Wednesday, January 14, 2009

Ken Lewis: Taking BAC to the Abyss/Bernie Rehabilitated already?

Ken Lewis has brought Bank of America to its knees.  Apparently, two days of due diligence, trying to ascertain the amount of toxic and radioactive waste that Stan and his 20 mil a year financial wizards placed on Merrill's books, was not sufficient, nor was there any need to tell BAC's shareholders about any known problems before they voted on the merger. I did vote against the acquisition of Merrill, believing that Lewis had overpaid,  but the shareholders were not told everything that they needed to know before voting in favor of the merger.  The WSJ is reporting tonight that Ken is requesting more money from the government. This article also summarizes Goldman Sach's latest estimate of loan losses in the U.S., which is 2.1 trillion dollars.

One of the reasons that I made an erroneous decision to keep Bank of America stock in 2007 was a belief that Lewis was not a fool.  After watching what he did in 2008, I came gradually to the inevitable conclusion that I erred in my assessment of his judgement and abilities.   It would now be just foolhardy to have even the slightest degree of confidence in the people running our major financial institutions.  Fortunately, I did not buy any BAC in 2008, but I did reinvest my dividends at ever lower prices.

While it is too soon to make a declarative statement of certainty, it would be reasonable to expect a further reduction of BAC's common stock dividend, and there is certainly a possibility now of its virtual elimination (i.e. 1 cent a quarter, similar to the restriction placed on Citigroup by the government).  I do view it as too late for me to take a loss unless I am given a gift in another security, maybe one of my biotechs will discover a cure for cancer later this year, where I can then offset a gain with the BAC loss and even feel good about it.  There is always hope.

I suspect my trading activity will be very light this year.  Most likely, this will be a transition year where most of my new positions will have an extended holding period.  

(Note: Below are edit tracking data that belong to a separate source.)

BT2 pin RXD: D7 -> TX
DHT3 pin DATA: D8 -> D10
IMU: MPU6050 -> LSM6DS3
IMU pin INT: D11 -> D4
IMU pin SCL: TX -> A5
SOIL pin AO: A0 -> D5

Ken Lewis of course needs to be fired along with the entire Board, but this is not likely to happen due to the complacency and even complicity of large institutional holders.   There can be no doubt that Lewis' foolish audacity and recklessness has brought Bank of America to the brink, and  he has unquestionably destroyed more value than he has ever created at the bank.  Possibly, way into the future, the shareholders who acquired stock before 2008 will somehow be made whole from his large number of major mistakes in 2008.  That day may even come in my lifetime assuming I live a few more decades.   However,  when an institution the size of BAC is taken to the very edge of the abyss, there has to be a complete house cleaning of every Board member and every top member of management. There needs to be accountability even though accountability is admittedly an old fashioned word these days.  What a mess.     
By waiting to add common stock until tomorrow, I will at least be able to buy at lower prices.  The only question is whether to just let the cash build up and do something later.  I am glad that I do not drink or smoke since both vices would probably accelerate in the current environment.  

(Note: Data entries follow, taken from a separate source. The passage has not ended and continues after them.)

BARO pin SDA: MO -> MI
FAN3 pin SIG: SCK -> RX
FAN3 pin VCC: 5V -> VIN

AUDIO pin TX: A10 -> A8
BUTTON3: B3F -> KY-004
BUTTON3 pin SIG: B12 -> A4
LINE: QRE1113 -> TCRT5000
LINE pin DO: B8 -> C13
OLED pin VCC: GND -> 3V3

I heard that Bernie wants to repent, turn a new leaf, and spend the remainder of his life using his investing expertise to earn back that 50 billion he allegedly misplaced.  Based on what I have seen so far, this plea may just work on the Federal Judge overseeing his case.   Maybe there will be a plea deal sold to this judge with Bernie and his mouthpiece mouthing the words of contrition which sometimes is confused by the gullible as an honest expression of guilt. There is not now, nor will there ever be, an ounce of remorse in Bernie.  But maybe Ira Sorkin can spew enough smoke, come up with a twinkie defense or something equally worthy and serious, and plead Bernie to 30 days community service with a promise that he will work really, really hard to make whole the victims of his "alleged" Ponzi scheme.     

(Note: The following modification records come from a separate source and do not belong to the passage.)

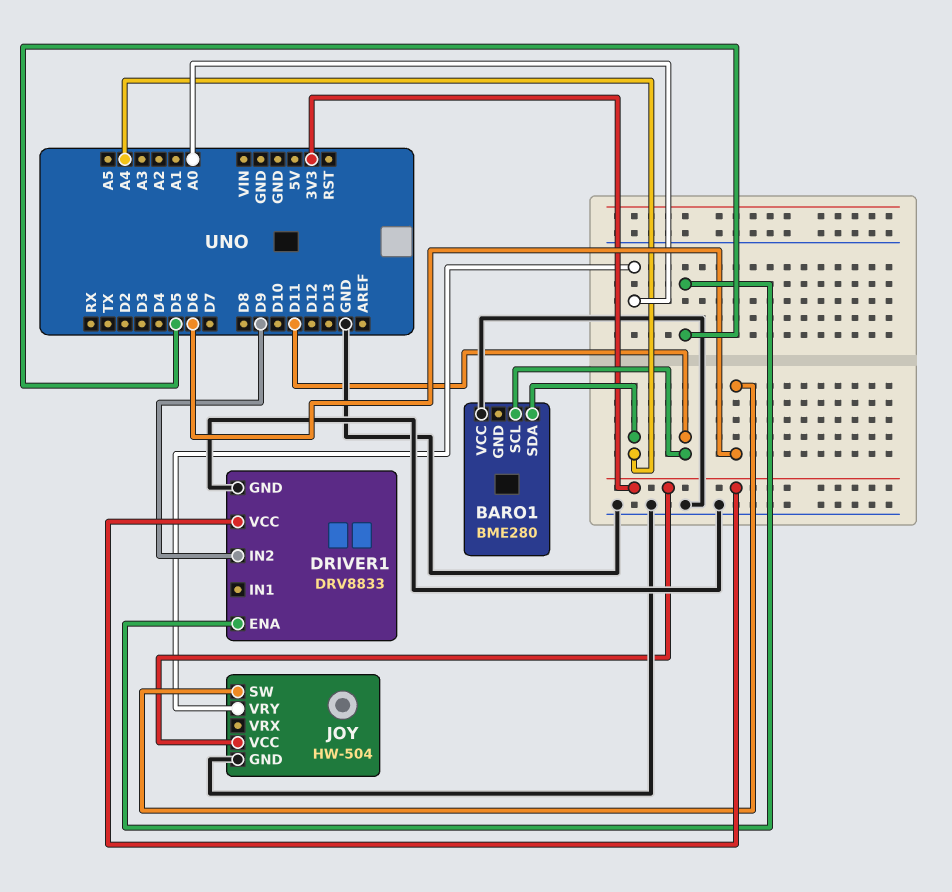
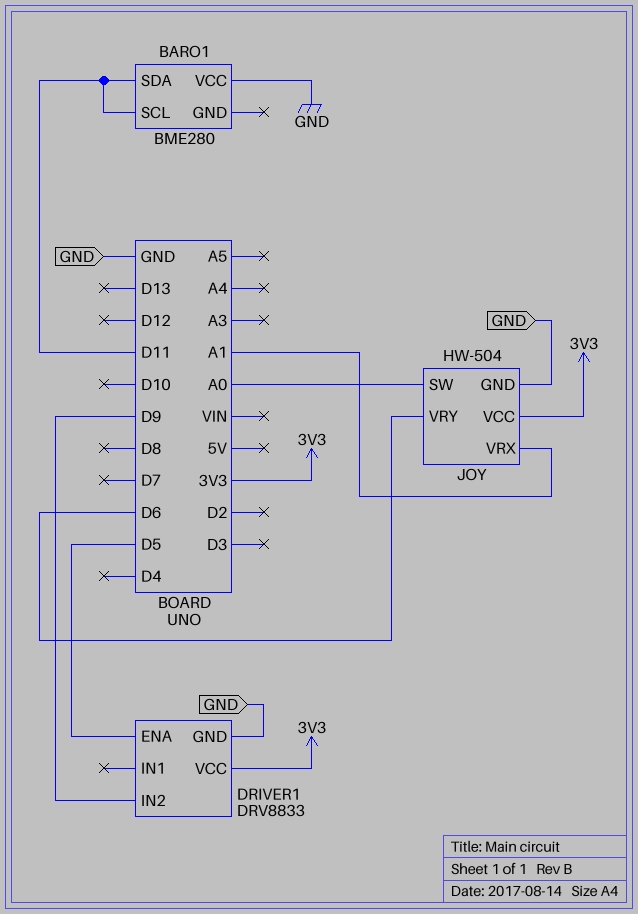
BARO1 pin SDA: A4 -> D11
JOY pin SW: D6 -> A0
JOY pin VRX: none -> A1
JOY pin VRY: A0 -> D6

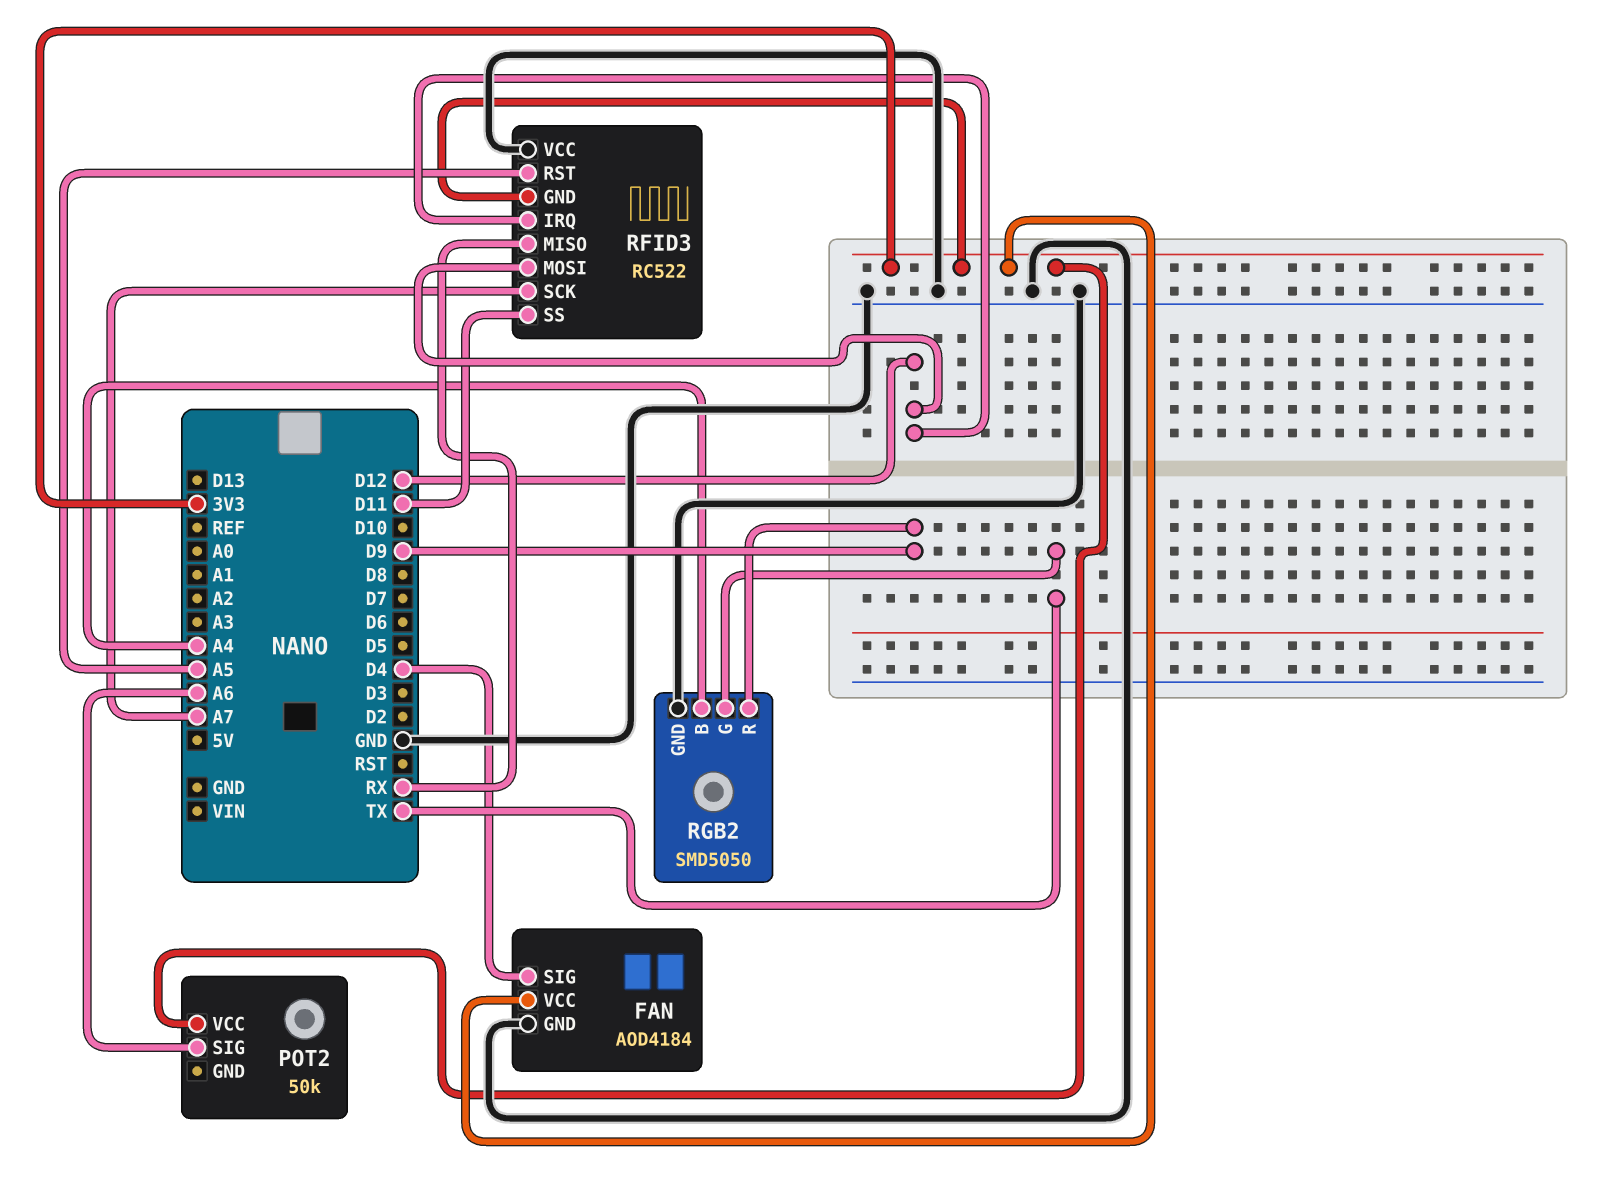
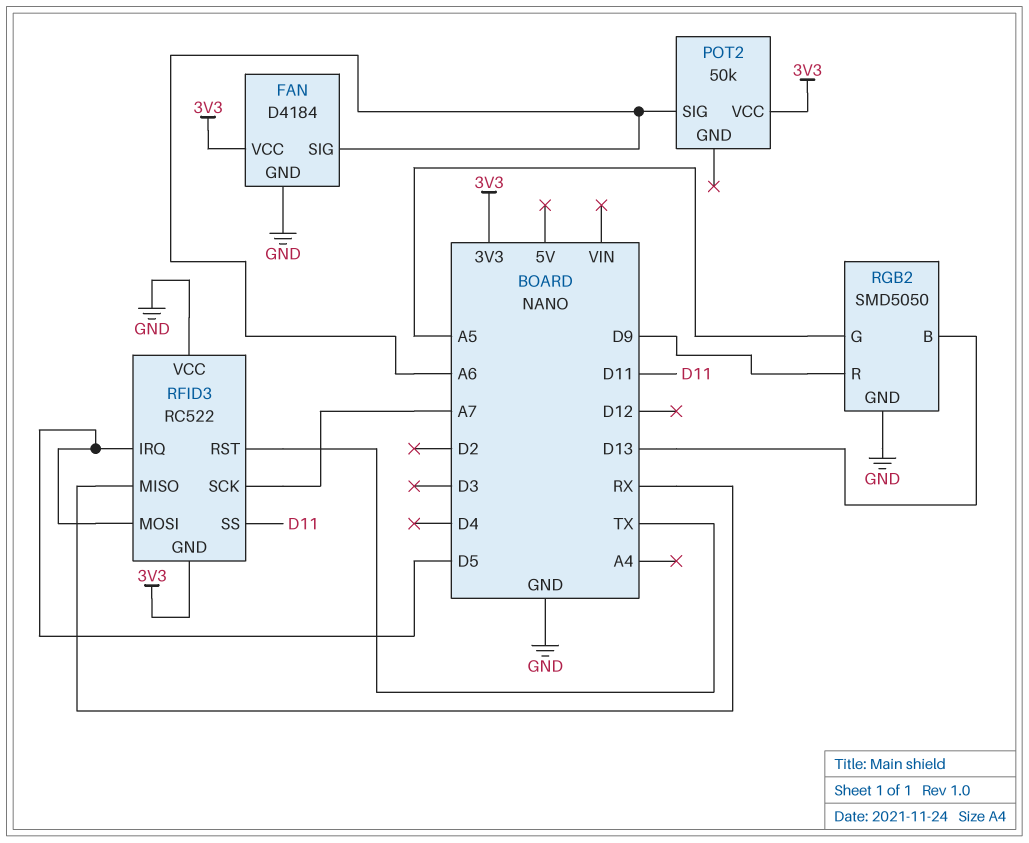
FAN: AOD4184 -> D4184
FAN pin SIG: D4 -> A6
RFID3 pin IRQ: D12 -> D5
RFID3 pin MOSI: D12 -> D5
RFID3 pin RST: A5 -> TX
RGB2 pin B: A4 -> D13
RGB2 pin G: TX -> A5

The pictures of Steve Jobs, showing him emaciated, was indicative of a more serious illness than shareholders had just been led to believe.  A Yahoo! Finance

I really do not see how anyone could be approved as treasury secretary after failing to pay taxes on income received.

Mary Schapiro is going to have to toughen up and learn that it is necessary to go after a few big fish rather than limiting her enforcement activities to low hanging fruit. We do not need an SEC Chairman that will go after some Haitian Ponzi scheme while giving Bernie a pass.  I was not aware that FINRA may have had some jurisdiction over Madoff's managed brokerage accounts.